Production and Characterization of Recombinant Aspergillus fumigatus Cu,Zn Superoxide Dismutase and Its Recognition by Immune Human Sera

The Cu,Zn superoxide dismutase (SOD) of Aspergillus fumigatus has previously been purified and shown to be immunoreactive to the sera of patients with aspergillosis; however, the purification of large quantities of the enzyme for expanded immunological analysis is both difficult and time-consuming. Accordingly, a λEMBL3 A. fumigatus genomic library was screened with degenerate oligonucleotides based on N-terminal amino acid sequence data; from this initial screen a 1,400-bp fragment was identified, labelled, and used to screen an A. fumigatus λgt11 cDNA library. A full-length cDNA encoding Cu,Zn SOD was subsequently identified and cloned. The cDNA encodes a protein of 154 amino acids, which does not have a signal peptide. The A. fumigatus Cu,Zn SOD possesses the typical metal binding ligands of fungal Cu,Zn SODs (six histidines and one aspartic acid) and has significant overall homology with Cu,Zn SODs in general. A recombinant A. fumigatus Cu,Zn SOD has been expressed in Pichia pastoris, is enzymatically active, and has biochemical and biophysical properties that are similar to those of the native enzyme. A sheep polyclonal antibody raised against purified native A. fumigatus Cu,Zn SOD was reactive to the recombinant enzyme by immunoenzyme development of Western blots. Sixty percent of serum samples from patients with A. fumigatus infections were reactive against the recombinant Cu,Zn SOD via immunoenzyme development of Western blots, indicating that the recombinant protein may be useful in the serodiagnostic identification of A. fumigatus infections.

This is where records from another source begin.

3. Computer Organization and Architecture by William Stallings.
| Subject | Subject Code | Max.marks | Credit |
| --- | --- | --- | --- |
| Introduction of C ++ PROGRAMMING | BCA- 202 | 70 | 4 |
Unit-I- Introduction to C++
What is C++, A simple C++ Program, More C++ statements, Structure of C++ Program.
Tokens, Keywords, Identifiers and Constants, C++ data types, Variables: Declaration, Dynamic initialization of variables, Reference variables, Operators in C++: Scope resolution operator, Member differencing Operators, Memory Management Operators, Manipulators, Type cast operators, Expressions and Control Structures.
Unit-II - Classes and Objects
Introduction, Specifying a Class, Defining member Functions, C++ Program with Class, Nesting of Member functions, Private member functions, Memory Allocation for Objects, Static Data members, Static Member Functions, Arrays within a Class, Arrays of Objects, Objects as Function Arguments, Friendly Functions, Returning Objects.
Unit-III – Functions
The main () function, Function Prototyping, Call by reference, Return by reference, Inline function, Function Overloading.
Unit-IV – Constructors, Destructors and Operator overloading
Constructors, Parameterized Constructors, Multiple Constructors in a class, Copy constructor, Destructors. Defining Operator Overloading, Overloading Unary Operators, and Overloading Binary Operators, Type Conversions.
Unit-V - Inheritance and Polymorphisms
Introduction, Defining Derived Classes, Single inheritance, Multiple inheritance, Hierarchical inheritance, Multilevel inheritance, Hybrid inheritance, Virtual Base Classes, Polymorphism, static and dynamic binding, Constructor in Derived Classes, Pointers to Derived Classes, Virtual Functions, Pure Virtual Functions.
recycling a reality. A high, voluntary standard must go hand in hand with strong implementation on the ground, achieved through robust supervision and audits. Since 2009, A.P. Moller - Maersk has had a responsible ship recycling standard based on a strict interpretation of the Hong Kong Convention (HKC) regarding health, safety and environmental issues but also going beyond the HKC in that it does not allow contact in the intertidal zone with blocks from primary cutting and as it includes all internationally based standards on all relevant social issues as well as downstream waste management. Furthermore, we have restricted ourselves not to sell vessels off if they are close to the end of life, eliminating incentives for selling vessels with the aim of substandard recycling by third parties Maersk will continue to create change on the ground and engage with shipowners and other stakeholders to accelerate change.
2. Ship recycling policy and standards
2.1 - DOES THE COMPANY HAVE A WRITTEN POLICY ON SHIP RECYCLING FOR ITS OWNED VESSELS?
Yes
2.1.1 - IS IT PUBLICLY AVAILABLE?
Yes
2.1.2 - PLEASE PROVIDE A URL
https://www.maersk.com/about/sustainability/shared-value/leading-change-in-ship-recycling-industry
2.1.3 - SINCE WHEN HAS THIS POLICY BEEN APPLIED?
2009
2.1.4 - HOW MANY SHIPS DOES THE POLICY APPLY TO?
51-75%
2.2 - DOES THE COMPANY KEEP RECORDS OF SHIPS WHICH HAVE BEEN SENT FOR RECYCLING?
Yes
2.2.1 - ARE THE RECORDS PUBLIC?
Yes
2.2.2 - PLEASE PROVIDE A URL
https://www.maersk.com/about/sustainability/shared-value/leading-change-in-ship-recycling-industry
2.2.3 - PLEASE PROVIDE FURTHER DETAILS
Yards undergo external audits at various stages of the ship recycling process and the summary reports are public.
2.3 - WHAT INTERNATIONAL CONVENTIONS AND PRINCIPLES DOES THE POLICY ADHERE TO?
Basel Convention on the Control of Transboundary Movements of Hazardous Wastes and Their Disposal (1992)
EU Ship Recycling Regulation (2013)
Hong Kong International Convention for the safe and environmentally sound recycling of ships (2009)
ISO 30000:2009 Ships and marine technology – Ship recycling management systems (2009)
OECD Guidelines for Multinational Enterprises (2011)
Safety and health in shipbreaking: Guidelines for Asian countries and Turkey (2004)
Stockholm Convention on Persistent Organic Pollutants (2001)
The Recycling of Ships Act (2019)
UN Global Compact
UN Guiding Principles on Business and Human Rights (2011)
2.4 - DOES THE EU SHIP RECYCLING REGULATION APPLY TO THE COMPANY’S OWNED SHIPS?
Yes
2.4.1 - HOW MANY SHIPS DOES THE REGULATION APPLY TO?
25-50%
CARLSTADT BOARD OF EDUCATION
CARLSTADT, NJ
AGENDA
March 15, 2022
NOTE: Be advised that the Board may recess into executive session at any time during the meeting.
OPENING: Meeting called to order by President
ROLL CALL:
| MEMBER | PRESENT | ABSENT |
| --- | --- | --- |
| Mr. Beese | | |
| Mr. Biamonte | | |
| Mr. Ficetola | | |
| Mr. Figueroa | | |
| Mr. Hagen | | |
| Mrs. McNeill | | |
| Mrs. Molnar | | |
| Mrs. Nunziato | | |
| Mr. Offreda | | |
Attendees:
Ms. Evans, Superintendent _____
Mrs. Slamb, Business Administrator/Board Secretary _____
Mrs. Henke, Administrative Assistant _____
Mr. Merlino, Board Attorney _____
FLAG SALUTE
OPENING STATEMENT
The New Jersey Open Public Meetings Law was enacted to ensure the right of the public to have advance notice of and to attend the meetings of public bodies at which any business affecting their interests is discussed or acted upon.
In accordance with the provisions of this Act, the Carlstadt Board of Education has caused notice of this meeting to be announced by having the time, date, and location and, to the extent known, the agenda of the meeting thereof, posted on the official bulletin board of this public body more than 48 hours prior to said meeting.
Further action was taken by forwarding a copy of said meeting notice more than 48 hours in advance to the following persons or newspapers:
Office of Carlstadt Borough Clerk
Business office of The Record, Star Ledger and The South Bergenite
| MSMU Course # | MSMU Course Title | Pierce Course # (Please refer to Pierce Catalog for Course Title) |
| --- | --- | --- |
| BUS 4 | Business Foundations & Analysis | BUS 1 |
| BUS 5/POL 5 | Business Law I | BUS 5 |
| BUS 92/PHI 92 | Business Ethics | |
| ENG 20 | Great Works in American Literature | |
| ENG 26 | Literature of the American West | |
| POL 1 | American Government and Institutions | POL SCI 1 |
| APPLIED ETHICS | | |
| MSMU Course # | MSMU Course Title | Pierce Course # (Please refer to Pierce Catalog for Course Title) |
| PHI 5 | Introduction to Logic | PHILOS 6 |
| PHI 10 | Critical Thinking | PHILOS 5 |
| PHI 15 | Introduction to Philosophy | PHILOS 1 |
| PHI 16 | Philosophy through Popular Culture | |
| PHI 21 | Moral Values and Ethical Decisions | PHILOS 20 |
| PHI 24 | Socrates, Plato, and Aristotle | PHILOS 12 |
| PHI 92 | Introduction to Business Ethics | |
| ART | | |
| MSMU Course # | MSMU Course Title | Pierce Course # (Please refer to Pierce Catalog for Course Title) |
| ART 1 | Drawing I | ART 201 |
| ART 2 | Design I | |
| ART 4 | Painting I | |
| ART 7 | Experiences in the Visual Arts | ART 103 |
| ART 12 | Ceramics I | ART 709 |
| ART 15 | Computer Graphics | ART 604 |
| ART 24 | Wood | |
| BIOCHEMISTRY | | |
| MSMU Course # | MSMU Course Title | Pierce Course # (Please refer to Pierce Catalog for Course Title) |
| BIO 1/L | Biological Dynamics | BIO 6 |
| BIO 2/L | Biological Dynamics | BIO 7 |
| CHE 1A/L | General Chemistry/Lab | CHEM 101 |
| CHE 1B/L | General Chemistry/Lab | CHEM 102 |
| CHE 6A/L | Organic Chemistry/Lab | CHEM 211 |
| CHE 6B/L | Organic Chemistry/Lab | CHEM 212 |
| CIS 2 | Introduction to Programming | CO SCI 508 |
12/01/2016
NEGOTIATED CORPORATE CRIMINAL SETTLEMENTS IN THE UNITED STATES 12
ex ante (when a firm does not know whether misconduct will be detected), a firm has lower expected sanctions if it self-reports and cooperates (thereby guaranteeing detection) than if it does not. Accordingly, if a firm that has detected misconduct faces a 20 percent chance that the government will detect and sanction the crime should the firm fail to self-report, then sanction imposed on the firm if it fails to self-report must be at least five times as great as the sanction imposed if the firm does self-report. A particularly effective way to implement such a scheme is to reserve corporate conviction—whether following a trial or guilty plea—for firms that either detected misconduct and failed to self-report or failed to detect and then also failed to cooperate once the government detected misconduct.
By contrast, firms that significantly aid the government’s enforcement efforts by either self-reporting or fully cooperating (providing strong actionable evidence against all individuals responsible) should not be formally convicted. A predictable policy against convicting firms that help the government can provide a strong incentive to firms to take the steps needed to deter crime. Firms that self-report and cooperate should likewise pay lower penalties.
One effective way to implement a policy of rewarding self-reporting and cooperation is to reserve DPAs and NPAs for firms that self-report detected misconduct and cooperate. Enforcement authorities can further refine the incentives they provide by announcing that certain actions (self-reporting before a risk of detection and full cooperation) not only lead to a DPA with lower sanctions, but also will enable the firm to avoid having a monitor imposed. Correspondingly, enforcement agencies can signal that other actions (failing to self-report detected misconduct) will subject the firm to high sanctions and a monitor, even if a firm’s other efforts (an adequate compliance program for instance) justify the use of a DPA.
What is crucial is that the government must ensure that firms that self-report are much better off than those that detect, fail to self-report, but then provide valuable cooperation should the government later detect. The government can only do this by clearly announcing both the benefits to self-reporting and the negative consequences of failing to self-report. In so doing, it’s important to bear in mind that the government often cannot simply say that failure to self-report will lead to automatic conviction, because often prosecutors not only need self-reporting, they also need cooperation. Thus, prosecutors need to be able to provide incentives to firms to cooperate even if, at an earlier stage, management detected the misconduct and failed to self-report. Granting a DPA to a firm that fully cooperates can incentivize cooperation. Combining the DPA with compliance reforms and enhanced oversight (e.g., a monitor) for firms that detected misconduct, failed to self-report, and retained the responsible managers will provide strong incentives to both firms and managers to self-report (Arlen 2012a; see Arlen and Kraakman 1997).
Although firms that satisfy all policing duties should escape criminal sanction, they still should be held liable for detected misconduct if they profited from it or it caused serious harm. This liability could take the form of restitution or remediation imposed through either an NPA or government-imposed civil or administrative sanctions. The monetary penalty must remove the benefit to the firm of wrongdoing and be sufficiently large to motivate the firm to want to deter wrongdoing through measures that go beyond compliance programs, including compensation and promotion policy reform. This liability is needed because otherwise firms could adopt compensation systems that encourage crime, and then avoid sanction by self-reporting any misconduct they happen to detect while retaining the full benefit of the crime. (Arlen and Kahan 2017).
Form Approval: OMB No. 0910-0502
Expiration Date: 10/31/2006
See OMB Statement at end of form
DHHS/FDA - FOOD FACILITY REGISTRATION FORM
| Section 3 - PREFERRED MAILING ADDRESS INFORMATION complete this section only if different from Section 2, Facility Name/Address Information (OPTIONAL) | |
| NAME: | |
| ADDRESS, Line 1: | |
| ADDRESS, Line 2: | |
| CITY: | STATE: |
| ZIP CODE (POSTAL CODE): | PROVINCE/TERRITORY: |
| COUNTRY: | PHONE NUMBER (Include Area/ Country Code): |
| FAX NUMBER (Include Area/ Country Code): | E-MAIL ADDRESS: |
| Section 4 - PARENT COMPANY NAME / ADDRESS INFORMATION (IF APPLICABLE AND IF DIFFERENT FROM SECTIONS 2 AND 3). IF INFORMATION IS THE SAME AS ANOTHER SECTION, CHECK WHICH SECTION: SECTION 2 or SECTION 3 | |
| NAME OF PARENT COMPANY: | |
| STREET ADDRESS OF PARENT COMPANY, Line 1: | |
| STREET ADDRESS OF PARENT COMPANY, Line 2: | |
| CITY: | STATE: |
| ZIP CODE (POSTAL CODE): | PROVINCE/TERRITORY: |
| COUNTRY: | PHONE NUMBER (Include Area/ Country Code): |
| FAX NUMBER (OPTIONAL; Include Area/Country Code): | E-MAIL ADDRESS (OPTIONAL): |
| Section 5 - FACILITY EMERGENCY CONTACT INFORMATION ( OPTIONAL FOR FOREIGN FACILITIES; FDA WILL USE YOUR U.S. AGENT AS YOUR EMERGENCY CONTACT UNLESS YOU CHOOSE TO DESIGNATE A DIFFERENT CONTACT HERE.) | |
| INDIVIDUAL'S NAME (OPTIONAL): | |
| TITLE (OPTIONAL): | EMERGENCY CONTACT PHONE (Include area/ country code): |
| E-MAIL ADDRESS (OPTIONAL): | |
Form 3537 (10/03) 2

此前已有研究对烟曲霉（Aspergillus fumigatus）的Cu,Zn超氧化物歧化酶（Cu,Zn superoxide dismutase, SOD）进行了纯化，并证实其可与曲霉病患者血清发生免疫反应；然而，为开展扩展型免疫学分析而大量纯化该酶的过程既困难又耗时。据此，研究人员基于N端氨基酸序列数据，利用简并寡核苷酸对λEMBL3载体构建的烟曲霉基因组文库进行了筛选；通过初次筛选获得了一段1400 bp的片段，将其标记后用于筛选烟曲霉λgt11 cDNA文库。后续研究成功鉴定并克隆了一段编码Cu,Zn SOD的全长cDNA。该cDNA编码一条含154个氨基酸的蛋白质，且不含有信号肽。烟曲霉Cu,Zn SOD具备真菌Cu,Zn SOD典型的金属结合配体（6个组氨酸残基与1个天冬氨酸残基），且整体上与各类Cu,Zn SOD具有显著的序列同源性。研究人员在巴斯德毕赤酵母（Pichia pastoris）中成功表达了重组烟曲霉Cu,Zn SOD，该重组酶具备酶活性，其生化与生物物理特性与天然酶高度相似。以纯化的天然烟曲霉Cu,Zn SOD为抗原制备的绵羊多克隆抗体，可通过免疫酶法在蛋白质印迹（Western blots）实验中与重组酶发生反应。经蛋白质印迹的免疫酶法检测显示，60%的烟曲霉感染患者血清样本可与重组Cu,Zn SOD发生反应，这表明该重组蛋白可用于烟曲霉感染的血清学诊断。